“The DM might…”
These are not rules in the traditional sense. These are suggestions a DM might use to facilitate a subclass change in their game. Under “Training Time”, we see (emphasis mine):
To change your subclass, your DM might require you to spend time devoted to the transition, (…)
The DM might also require an expenditure of money to pay for training, (…) This cost might be accompanied by a quest of some sort.
And under “Sudden Change”, we see (emphasis mine):
Sometimes a character undergoes a dramatic transformation in their beliefs and abilities. When a character experiences a profound self-realization or faces an entity or a place of overwhelming power, beauty, or terror, the DM might allow an immediate subclass change.
These are not rules. These are suggestions to help a DM facilitate a subclass change, which is a pretty significant change.

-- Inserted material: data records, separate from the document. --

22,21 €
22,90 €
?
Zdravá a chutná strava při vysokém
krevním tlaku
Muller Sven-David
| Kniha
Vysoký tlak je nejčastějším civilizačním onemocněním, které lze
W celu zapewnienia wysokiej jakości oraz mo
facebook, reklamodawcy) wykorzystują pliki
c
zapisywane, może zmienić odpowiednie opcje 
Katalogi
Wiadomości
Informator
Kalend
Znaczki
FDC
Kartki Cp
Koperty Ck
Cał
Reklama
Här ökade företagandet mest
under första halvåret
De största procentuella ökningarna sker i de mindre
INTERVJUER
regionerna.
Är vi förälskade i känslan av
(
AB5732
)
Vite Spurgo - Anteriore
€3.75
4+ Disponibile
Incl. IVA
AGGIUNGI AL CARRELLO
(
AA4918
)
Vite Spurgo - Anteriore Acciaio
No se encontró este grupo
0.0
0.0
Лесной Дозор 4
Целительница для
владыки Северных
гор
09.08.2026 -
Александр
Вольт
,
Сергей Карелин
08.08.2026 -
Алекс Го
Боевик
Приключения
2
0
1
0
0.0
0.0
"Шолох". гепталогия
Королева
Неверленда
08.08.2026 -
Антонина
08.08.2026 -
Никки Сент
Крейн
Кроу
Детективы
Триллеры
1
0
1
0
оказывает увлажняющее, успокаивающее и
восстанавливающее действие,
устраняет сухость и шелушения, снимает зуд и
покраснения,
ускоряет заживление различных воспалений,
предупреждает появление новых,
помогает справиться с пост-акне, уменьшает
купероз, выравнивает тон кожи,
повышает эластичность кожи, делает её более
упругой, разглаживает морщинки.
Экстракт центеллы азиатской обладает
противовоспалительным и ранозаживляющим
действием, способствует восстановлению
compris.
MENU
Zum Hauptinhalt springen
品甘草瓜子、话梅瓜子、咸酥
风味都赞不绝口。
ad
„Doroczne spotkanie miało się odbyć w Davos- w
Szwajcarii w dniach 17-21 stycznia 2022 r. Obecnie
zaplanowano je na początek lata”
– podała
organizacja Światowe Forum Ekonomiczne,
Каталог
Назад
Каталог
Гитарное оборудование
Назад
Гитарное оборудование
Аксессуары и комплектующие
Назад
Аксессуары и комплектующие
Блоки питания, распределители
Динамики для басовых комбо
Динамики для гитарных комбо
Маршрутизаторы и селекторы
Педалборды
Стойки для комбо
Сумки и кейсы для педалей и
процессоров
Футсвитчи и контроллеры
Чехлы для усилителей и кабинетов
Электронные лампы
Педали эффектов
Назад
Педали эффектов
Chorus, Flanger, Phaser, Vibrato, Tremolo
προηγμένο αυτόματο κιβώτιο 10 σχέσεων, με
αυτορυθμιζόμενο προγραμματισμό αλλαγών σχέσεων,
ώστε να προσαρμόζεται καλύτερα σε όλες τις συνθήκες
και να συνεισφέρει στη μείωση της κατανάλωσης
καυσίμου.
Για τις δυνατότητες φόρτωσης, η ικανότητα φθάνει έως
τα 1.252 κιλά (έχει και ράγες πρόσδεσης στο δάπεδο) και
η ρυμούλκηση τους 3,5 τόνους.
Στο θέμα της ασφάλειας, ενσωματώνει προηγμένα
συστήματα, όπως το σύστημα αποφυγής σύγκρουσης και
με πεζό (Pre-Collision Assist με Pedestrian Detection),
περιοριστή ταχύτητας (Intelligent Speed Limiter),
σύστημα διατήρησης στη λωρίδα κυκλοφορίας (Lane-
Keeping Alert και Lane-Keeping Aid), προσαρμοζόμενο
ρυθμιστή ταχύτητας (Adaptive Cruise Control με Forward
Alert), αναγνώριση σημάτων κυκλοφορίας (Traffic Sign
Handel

The idea here is to make the transition just as meaningful as where you came from and where you’re going.
How would I personally work a subclass change?
I would ditch the limitation of “you can change your subclass when you would normally gain a new subclass feature.“
The two methods offered give us distinct approaches for handling two different situations:
- A character says they want to switch subclasses some time in the future.
- A character says they want to switch subclasses very soon.
In either situation, I would work the subclass change at their next level up. In the first scenario, if they give me time to work in some plot, there is going to be some significant plot leading up to their next level up that will culminate in a change of subclass when they finally level up.
The second scenario is when I would use the “Sudden Change” guidance. If we are nearing a level up, and my player says “I want to change subclasses”, I don’t have time to work in significant plot build-up to the change, so I will opt for something like is suggested in this section at the next level up.
In either case, I am looking forward to the next level up, not the next subclass feature.
Waiting for a level up is how I would first express this to the player. If they felt that was too long to wait, I would of course see how we could work a transition even sooner.
What about rogues?
I present rogues as a use case for why I would break from the guidance given in the book. Rogue subclasses have a huge gap in features. Once a rogue gets their first subclass features at 3rd level, they don’t get another until 9th level.
Say one of my players is a 5th level rogue and wants to change subclasses. I’m not waiting till 9th level to allow this. In this case, I would ignore the suggestion given in Tasha’s Cauldron of Everything and still work the subclass change for their next level up.